(RECORDS TO USE)
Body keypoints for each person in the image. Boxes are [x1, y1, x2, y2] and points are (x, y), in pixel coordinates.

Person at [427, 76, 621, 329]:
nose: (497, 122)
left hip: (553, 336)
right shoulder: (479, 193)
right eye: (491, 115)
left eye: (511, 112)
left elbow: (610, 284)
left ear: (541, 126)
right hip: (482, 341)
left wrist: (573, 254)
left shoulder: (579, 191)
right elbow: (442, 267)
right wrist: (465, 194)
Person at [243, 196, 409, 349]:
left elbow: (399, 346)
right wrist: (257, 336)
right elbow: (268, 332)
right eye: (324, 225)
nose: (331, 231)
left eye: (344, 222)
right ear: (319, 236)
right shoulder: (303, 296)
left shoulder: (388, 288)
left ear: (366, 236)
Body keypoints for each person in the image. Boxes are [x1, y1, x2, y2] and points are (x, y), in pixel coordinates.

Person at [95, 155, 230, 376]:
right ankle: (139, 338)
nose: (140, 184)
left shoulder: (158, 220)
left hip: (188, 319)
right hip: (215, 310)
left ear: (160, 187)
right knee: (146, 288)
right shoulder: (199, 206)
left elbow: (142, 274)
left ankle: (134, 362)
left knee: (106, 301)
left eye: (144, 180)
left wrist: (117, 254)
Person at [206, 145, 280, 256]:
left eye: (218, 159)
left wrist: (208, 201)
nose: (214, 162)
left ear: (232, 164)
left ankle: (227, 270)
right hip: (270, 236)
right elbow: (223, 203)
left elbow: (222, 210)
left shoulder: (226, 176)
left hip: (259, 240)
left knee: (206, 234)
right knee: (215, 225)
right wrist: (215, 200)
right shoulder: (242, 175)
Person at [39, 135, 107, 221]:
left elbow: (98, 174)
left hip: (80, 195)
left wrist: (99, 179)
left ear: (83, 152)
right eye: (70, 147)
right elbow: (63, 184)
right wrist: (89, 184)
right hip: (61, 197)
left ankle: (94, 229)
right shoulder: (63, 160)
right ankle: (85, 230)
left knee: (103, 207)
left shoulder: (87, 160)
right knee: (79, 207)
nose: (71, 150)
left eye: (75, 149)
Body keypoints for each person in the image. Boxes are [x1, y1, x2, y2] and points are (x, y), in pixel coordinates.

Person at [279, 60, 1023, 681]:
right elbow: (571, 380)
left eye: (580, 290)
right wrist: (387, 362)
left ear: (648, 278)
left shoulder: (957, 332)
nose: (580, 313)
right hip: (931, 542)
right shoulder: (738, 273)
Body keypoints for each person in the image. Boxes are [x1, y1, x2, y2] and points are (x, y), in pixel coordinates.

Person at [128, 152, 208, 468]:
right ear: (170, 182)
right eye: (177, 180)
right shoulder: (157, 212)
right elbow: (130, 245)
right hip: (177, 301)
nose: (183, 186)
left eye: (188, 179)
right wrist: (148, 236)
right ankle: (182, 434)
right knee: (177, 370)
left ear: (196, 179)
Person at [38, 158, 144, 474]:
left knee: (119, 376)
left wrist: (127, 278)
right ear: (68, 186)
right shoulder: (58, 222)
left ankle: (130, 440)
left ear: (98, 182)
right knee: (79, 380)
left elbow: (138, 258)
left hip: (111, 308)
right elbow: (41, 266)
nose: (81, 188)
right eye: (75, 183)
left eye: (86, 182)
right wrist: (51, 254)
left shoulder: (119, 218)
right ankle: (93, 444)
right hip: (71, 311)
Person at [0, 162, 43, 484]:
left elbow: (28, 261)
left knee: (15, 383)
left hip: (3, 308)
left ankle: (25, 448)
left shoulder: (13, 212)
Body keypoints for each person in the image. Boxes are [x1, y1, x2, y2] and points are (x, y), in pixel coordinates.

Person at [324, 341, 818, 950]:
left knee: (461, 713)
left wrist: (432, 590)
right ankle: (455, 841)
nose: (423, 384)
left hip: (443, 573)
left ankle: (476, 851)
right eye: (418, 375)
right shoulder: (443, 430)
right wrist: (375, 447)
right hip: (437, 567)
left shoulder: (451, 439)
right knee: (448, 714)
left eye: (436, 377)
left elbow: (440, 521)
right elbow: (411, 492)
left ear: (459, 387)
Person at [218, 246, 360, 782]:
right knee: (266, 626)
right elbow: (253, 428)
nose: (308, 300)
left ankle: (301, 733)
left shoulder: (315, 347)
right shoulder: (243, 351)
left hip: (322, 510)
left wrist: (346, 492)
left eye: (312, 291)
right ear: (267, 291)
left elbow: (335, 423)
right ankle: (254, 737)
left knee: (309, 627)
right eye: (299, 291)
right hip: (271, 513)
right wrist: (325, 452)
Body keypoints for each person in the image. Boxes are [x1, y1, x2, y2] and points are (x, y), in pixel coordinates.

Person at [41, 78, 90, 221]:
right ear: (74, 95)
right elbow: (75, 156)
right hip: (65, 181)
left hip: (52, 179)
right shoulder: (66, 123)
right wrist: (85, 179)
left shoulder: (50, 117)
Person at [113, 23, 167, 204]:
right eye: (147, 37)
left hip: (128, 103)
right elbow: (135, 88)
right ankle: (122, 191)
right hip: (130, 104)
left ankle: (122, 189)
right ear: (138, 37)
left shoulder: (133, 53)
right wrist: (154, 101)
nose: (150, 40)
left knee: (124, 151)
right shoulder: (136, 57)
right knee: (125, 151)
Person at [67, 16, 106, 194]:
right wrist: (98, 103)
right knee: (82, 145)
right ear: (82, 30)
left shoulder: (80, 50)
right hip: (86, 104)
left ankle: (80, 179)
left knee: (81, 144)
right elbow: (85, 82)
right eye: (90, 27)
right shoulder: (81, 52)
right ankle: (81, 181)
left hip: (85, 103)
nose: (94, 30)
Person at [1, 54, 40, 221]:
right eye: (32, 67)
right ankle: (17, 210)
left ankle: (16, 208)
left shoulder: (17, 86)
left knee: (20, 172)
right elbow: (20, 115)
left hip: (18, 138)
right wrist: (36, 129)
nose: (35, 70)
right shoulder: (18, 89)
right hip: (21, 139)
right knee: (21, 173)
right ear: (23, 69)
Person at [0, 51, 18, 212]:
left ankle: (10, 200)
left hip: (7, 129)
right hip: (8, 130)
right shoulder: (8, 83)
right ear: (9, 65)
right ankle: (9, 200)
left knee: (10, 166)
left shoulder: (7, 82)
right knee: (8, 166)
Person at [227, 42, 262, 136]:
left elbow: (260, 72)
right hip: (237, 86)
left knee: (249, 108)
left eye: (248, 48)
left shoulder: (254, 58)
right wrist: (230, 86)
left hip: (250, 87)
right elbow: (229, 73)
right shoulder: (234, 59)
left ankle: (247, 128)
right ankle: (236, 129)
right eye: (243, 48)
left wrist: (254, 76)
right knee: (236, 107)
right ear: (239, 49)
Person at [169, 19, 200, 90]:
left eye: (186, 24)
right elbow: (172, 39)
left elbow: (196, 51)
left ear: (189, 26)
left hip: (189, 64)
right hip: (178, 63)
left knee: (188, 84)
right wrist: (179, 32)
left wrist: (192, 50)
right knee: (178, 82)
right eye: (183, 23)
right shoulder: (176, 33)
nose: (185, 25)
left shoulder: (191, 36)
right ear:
(End RECORDS TO USE)
#### YOUR TASK
Each line of the data above needs to be returned exactly.

#### EXERCISE RESULT
Body keypoints for each person in the image. Boxes are [x1, y1, x2, y2] and points are (x, y), in pixel coordinates.

Person at [427, 76, 621, 329]:
nose: (497, 122)
left hip: (553, 336)
right shoulder: (479, 193)
right eye: (491, 115)
left eye: (511, 112)
left elbow: (610, 284)
left ear: (541, 126)
right hip: (482, 341)
left wrist: (573, 254)
left shoulder: (579, 191)
right elbow: (442, 267)
right wrist: (465, 194)
Person at [243, 196, 409, 349]:
left elbow: (399, 346)
right wrist: (257, 336)
right elbow: (268, 332)
right eye: (324, 225)
nose: (331, 231)
left eye: (344, 222)
right ear: (319, 236)
right shoulder: (303, 296)
left shoulder: (388, 288)
left ear: (366, 236)
Body keypoints for each person in the image. Boxes are [x1, y1, x2, y2] and points are (x, y), in pixel coordinates.

Person at [95, 155, 230, 376]:
right ankle: (139, 338)
nose: (140, 184)
left shoulder: (158, 220)
left hip: (188, 319)
right hip: (215, 310)
left ear: (160, 187)
right knee: (146, 288)
right shoulder: (199, 206)
left elbow: (142, 274)
left ankle: (134, 362)
left knee: (106, 301)
left eye: (144, 180)
left wrist: (117, 254)
Person at [206, 145, 280, 256]:
left eye: (218, 159)
left wrist: (208, 201)
nose: (214, 162)
left ear: (232, 164)
left ankle: (227, 270)
right hip: (270, 236)
right elbow: (223, 203)
left elbow: (222, 210)
left shoulder: (226, 176)
left hip: (259, 240)
left knee: (206, 234)
right knee: (215, 225)
right wrist: (215, 200)
right shoulder: (242, 175)
Person at [39, 135, 107, 221]:
left elbow: (98, 174)
left hip: (80, 195)
left wrist: (99, 179)
left ear: (83, 152)
right eye: (70, 147)
right elbow: (63, 184)
right wrist: (89, 184)
right hip: (61, 197)
left ankle: (94, 229)
right shoulder: (63, 160)
right ankle: (85, 230)
left knee: (103, 207)
left shoulder: (87, 160)
right knee: (79, 207)
nose: (71, 150)
left eye: (75, 149)
Body keypoints for each person in the image. Boxes are [x1, y1, x2, y2] and points are (x, y), in pixel coordinates.

Person at [279, 60, 1023, 681]:
right elbow: (571, 380)
left eye: (580, 290)
right wrist: (387, 362)
left ear: (648, 278)
left shoulder: (957, 332)
nose: (580, 313)
right hip: (931, 542)
right shoulder: (738, 273)
Body keypoints for each person in the image. Boxes are [x1, y1, x2, y2] and points are (x, y), in pixel coordinates.

Person at [128, 152, 208, 468]:
right ear: (170, 182)
right eye: (177, 180)
right shoulder: (157, 212)
right elbow: (130, 245)
right hip: (177, 301)
nose: (183, 186)
left eye: (188, 179)
right wrist: (148, 236)
right ankle: (182, 434)
right knee: (177, 370)
left ear: (196, 179)
Person at [38, 158, 144, 474]:
left knee: (119, 376)
left wrist: (127, 278)
right ear: (68, 186)
right shoulder: (58, 222)
left ankle: (130, 440)
left ear: (98, 182)
right knee: (79, 380)
left elbow: (138, 258)
left hip: (111, 308)
right elbow: (41, 266)
nose: (81, 188)
right eye: (75, 183)
left eye: (86, 182)
right wrist: (51, 254)
left shoulder: (119, 218)
right ankle: (93, 444)
right hip: (71, 311)
Person at [0, 162, 43, 484]:
left elbow: (28, 261)
left knee: (15, 383)
left hip: (3, 308)
left ankle: (25, 448)
left shoulder: (13, 212)
Body keypoints for each person in the image. Boxes are [x1, y1, x2, y2] and points are (x, y), in pixel coordinates.

Person at [324, 341, 818, 950]:
left knee: (461, 713)
left wrist: (432, 590)
right ankle: (455, 841)
nose: (423, 384)
left hip: (443, 573)
left ankle: (476, 851)
right eye: (418, 375)
right shoulder: (443, 430)
right wrist: (375, 447)
right hip: (437, 567)
left shoulder: (451, 439)
right knee: (448, 714)
left eye: (436, 377)
left elbow: (440, 521)
right elbow: (411, 492)
left ear: (459, 387)
Person at [218, 246, 360, 782]:
right knee: (266, 626)
right elbow: (253, 428)
nose: (308, 300)
left ankle: (301, 733)
left shoulder: (315, 347)
right shoulder: (243, 351)
left hip: (322, 510)
left wrist: (346, 492)
left eye: (312, 291)
right ear: (267, 291)
left elbow: (335, 423)
right ankle: (254, 737)
left knee: (309, 627)
right eye: (299, 291)
right hip: (271, 513)
right wrist: (325, 452)
Body keypoints for each person in the image. Boxes are [x1, y1, x2, y2] and points are (x, y), in pixel coordinates.

Person at [41, 78, 90, 221]:
right ear: (74, 95)
right elbow: (75, 156)
right hip: (65, 181)
left hip: (52, 179)
right shoulder: (66, 123)
right wrist: (85, 179)
left shoulder: (50, 117)
Person at [113, 23, 167, 204]:
right eye: (147, 37)
left hip: (128, 103)
right elbow: (135, 88)
right ankle: (122, 191)
right hip: (130, 104)
left ankle: (122, 189)
right ear: (138, 37)
left shoulder: (133, 53)
right wrist: (154, 101)
nose: (150, 40)
left knee: (124, 151)
right shoulder: (136, 57)
right knee: (125, 151)
Person at [67, 16, 106, 194]:
right wrist: (98, 103)
right knee: (82, 145)
right ear: (82, 30)
left shoulder: (80, 50)
right hip: (86, 104)
left ankle: (80, 179)
left knee: (81, 144)
right elbow: (85, 82)
right eye: (90, 27)
right shoulder: (81, 52)
right ankle: (81, 181)
left hip: (85, 103)
nose: (94, 30)
Person at [1, 54, 40, 221]:
right eye: (32, 67)
right ankle: (17, 210)
left ankle: (16, 208)
left shoulder: (17, 86)
left knee: (20, 172)
right elbow: (20, 115)
left hip: (18, 138)
right wrist: (36, 129)
nose: (35, 70)
right shoulder: (18, 89)
right hip: (21, 139)
right knee: (21, 173)
right ear: (23, 69)
Person at [0, 51, 18, 212]:
left ankle: (10, 200)
left hip: (7, 129)
right hip: (8, 130)
right shoulder: (8, 83)
right ear: (9, 65)
right ankle: (9, 200)
left knee: (10, 166)
left shoulder: (7, 82)
right knee: (8, 166)
Person at [227, 42, 262, 136]:
left elbow: (260, 72)
right hip: (237, 86)
left knee: (249, 108)
left eye: (248, 48)
left shoulder: (254, 58)
right wrist: (230, 86)
left hip: (250, 87)
right elbow: (229, 73)
right shoulder: (234, 59)
left ankle: (247, 128)
right ankle: (236, 129)
right eye: (243, 48)
left wrist: (254, 76)
right knee: (236, 107)
right ear: (239, 49)
Person at [169, 19, 200, 90]:
left eye: (186, 24)
right elbow: (172, 39)
left elbow: (196, 51)
left ear: (189, 26)
left hip: (189, 64)
right hip: (178, 63)
left knee: (188, 84)
right wrist: (179, 32)
left wrist: (192, 50)
right knee: (178, 82)
right eye: (183, 23)
right shoulder: (176, 33)
nose: (185, 25)
left shoulder: (191, 36)
right ear:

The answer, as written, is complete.